*** Opening of DATA SHOWN ***

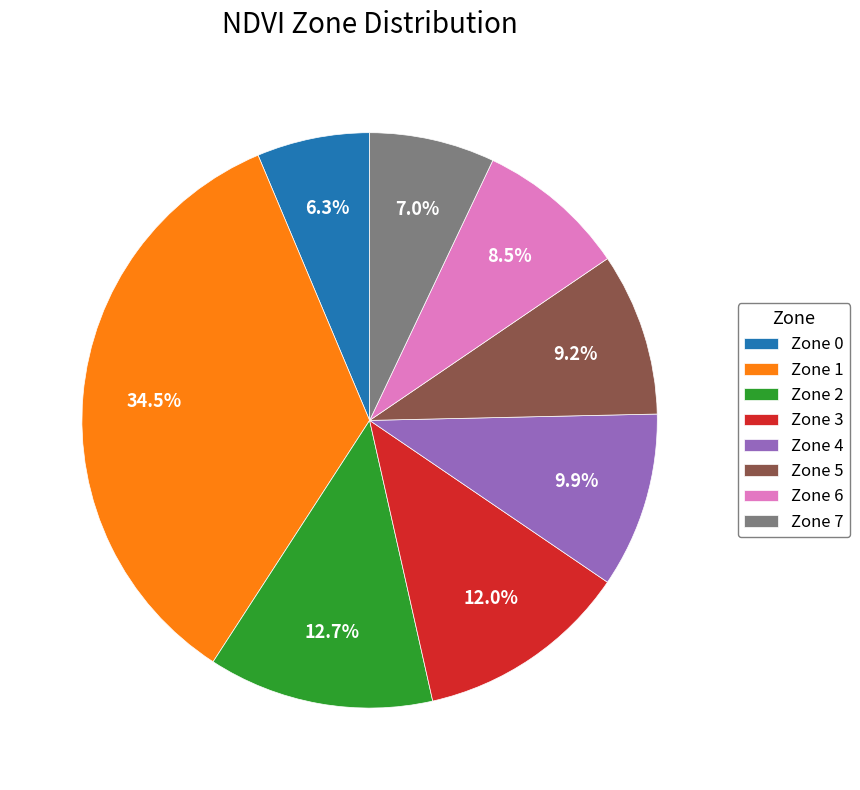

Approximately how many times larger is the value at Zone 5 compared to Zone 1?

0.3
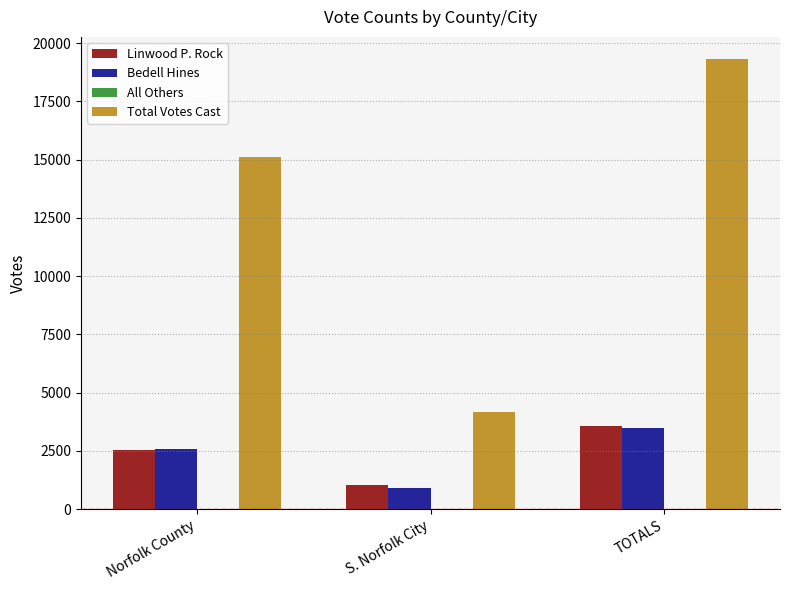

Rank the categories by Bedell Hines value from highest to lowest.

TOTALS, Norfolk County, S. Norfolk City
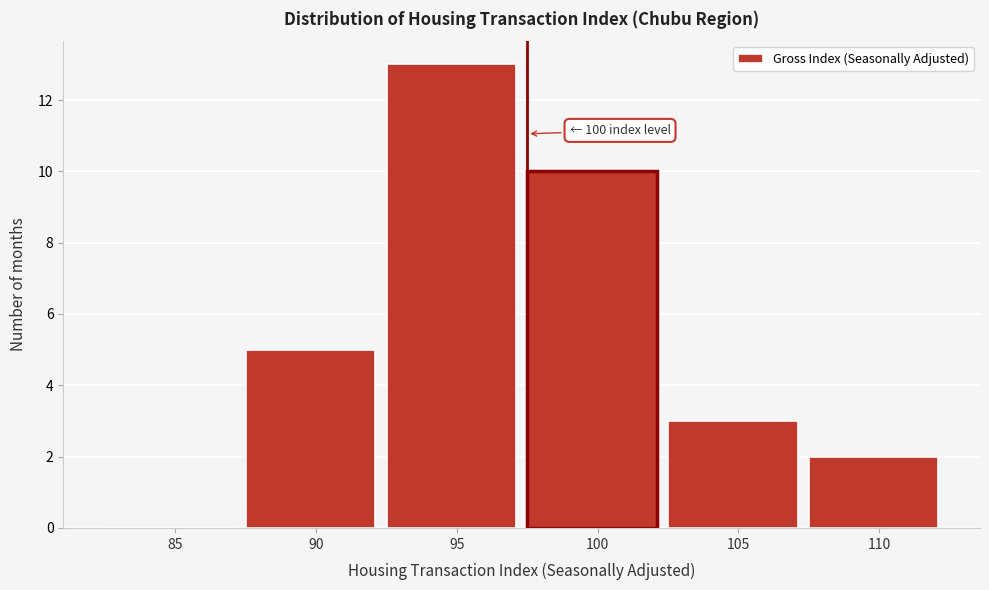

Reading right to left, list all the values displayed in this chart.

110=2	105=3	100=10	95=13	90=5	85=0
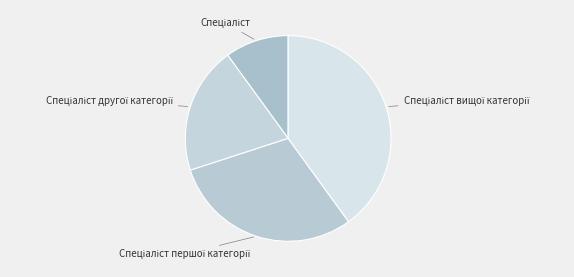

Is there a majority slice in this chart?

No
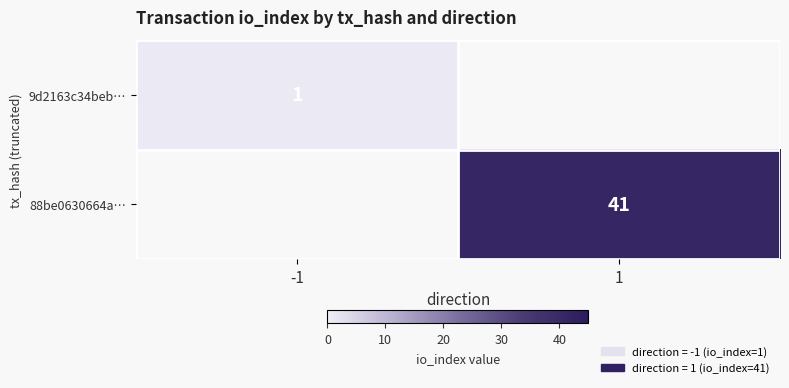

The value of 88be0630664a… at 1 is 41. True or false?

True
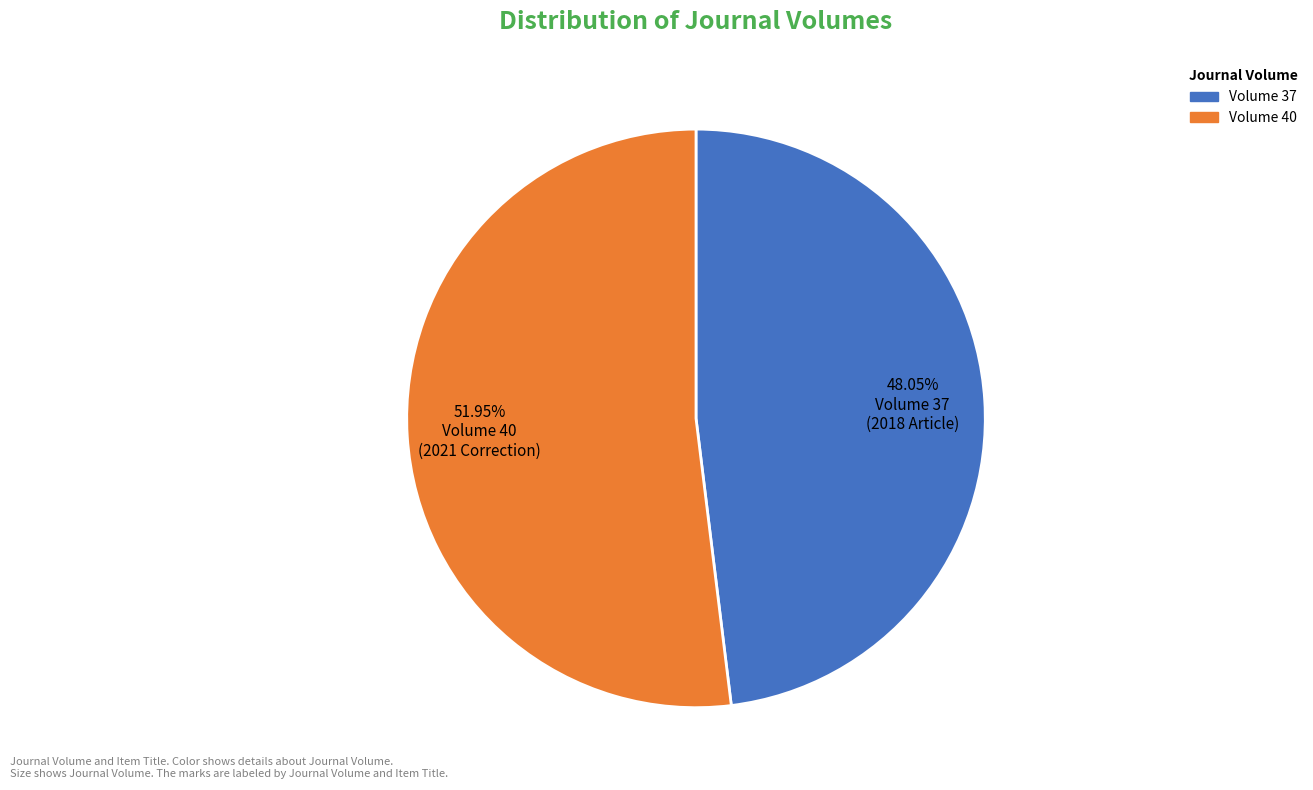

Between Volume 40 and Volume 37, which is larger?

Volume 40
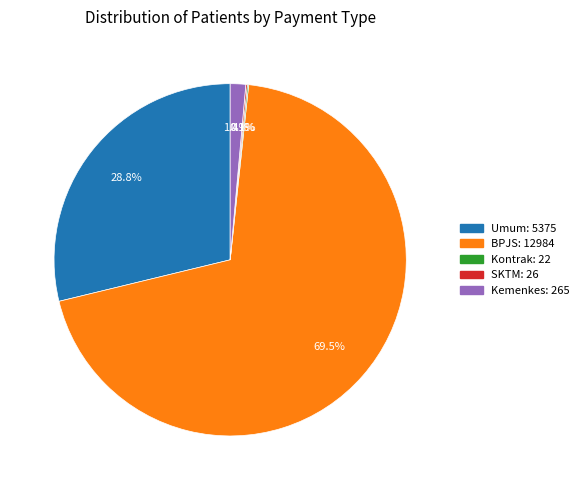

What is the largest slice in the pie chart?

BPJS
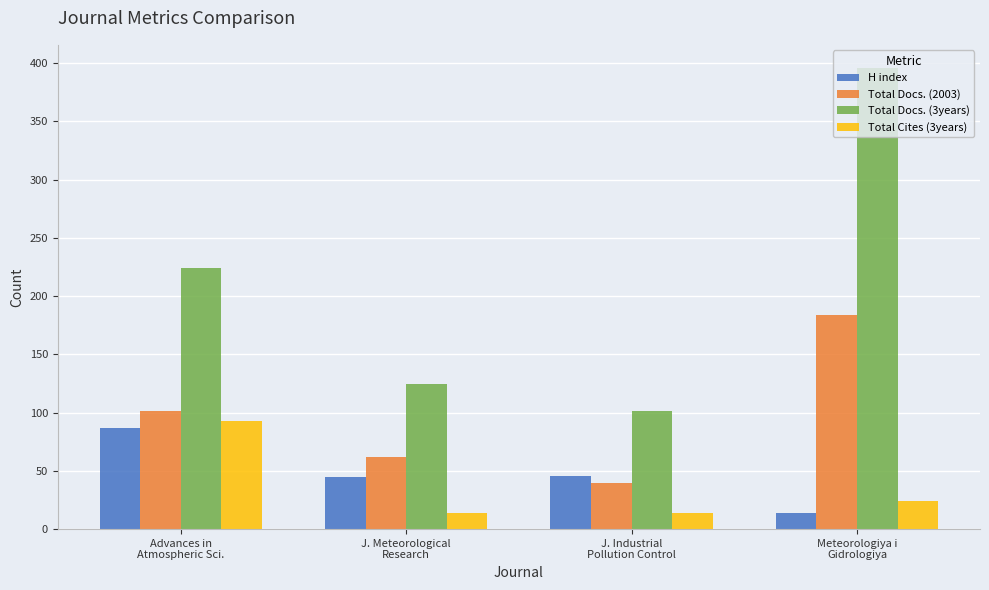

What is the label of the 1st bar from the right?

Meteorologiya i
Gidrologiya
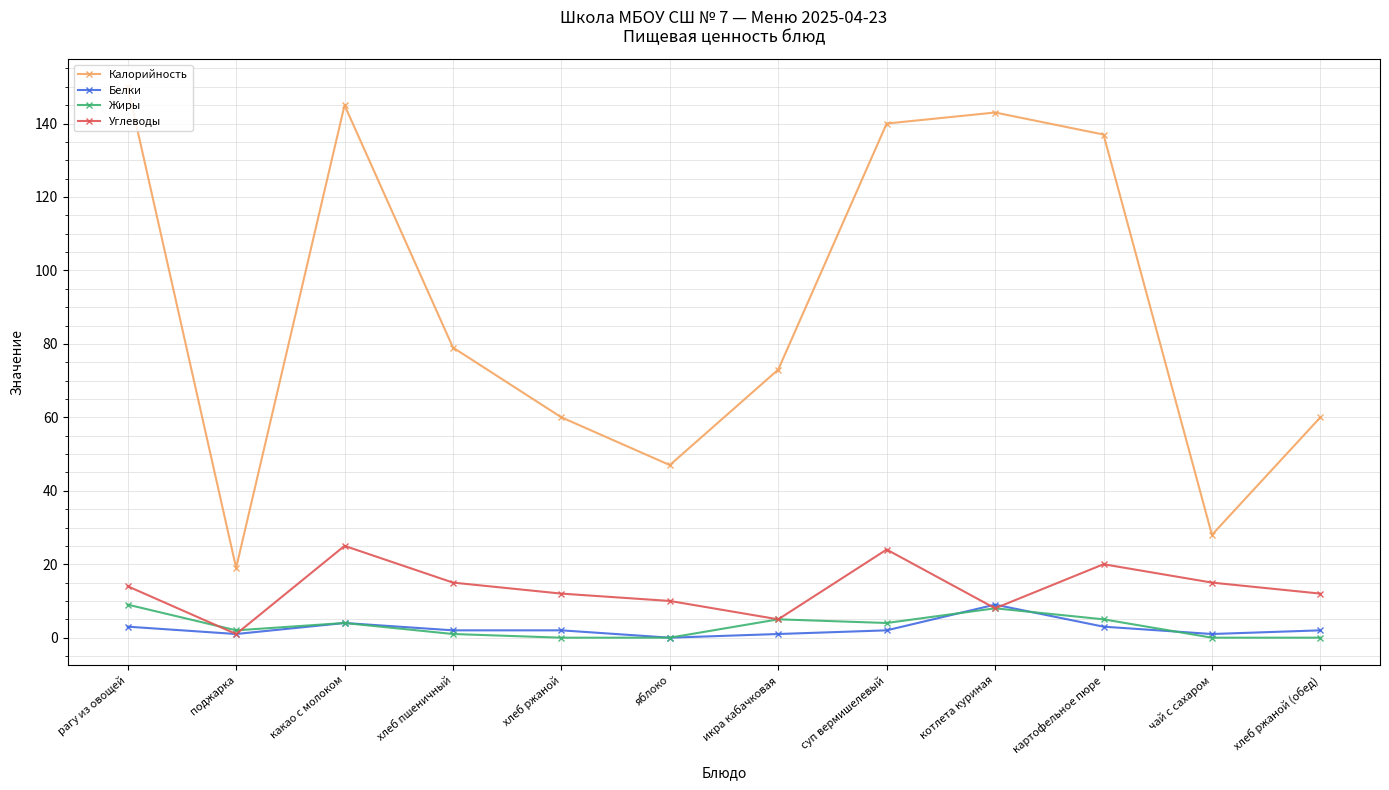

Where do Углеводы and Жиры first cross each other?

рагу из овощей and поджарка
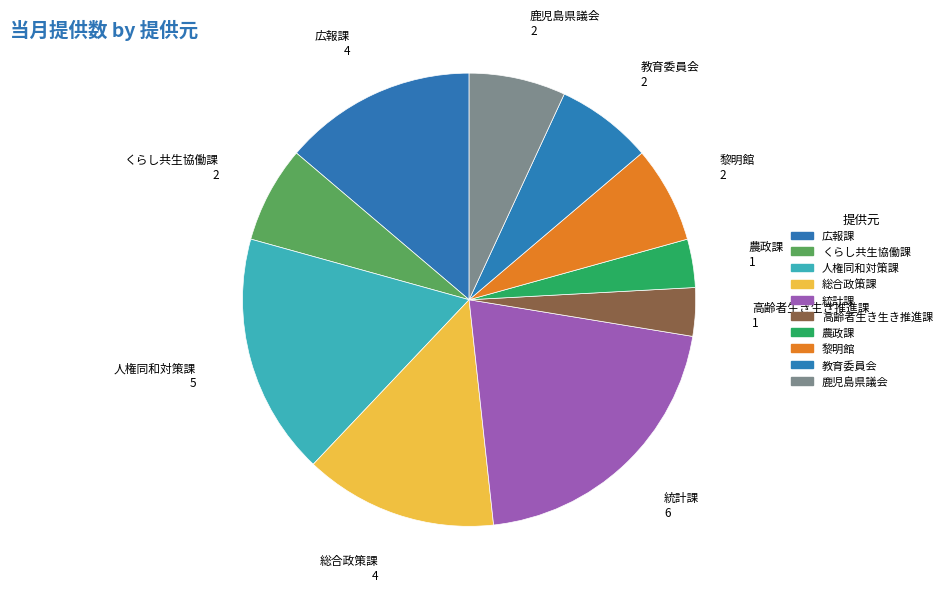

What is the largest slice in the pie chart?

統計課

*** Close of DATA SHOWN ***

ABOUT THIS EXERCISE:
Can you lay out the lines above as a Markdown table with the columns Row and Line, giving each line its own numbered row and leaving out the blank lines and the pictures?

ANSWER TO THE PROBLEM:
| Row | Line |
|---|---|
| 1 | Approximately how many times larger is the value at Zone 5 compared to Zone 1? |
| 2 | 0.3 |
| 3 | Rank the categories by Bedell Hines value from highest to lowest. |
| 4 | TOTALS, Norfolk County, S. Norfolk City |
| 5 | Reading right to left, list all the values displayed in this chart. |
| 6 | 110=2	105=3	100=10	95=13	90=5	85=0 |
| 7 | Is there a majority slice in this chart? |
| 8 | No |
| 9 | The value of 88be0630664a… at 1 is 41. True or false? |
| 10 | True |
| 11 | Between Volume 40 and Volume 37, which is larger? |
| 12 | Volume 40 |
| 13 | What is the largest slice in the pie chart? |
| 14 | BPJS |
| 15 | What is the label of the 1st bar from the right? |
| 16 | Meteorologiya i |
| 17 | Gidrologiya |
| 18 | Where do Углеводы and Жиры first cross each other? |
| 19 | рагу из овощей and поджарка |
| 20 | What is the largest slice in the pie chart? |
| 21 | 統計課 |